_Work to complete_.
Rewrite the text read from each of the items as a numbered list with one line per entry, leaving out any blank lines.

_Supplied data_.
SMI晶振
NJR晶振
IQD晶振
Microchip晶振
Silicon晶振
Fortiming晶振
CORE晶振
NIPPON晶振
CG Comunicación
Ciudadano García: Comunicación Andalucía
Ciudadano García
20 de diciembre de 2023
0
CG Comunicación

_Exercise response_.
1. SMI晶振
2. NJR晶振
3. IQD晶振
4. Microchip晶振
5. Silicon晶振
6. Fortiming晶振
7. CORE晶振
8. NIPPON晶振
9. CG Comunicación
10. Ciudadano García: Comunicación Andalucía
11. Ciudadano García
12. 20 de diciembre de 2023
13. 0
14. CG Comunicación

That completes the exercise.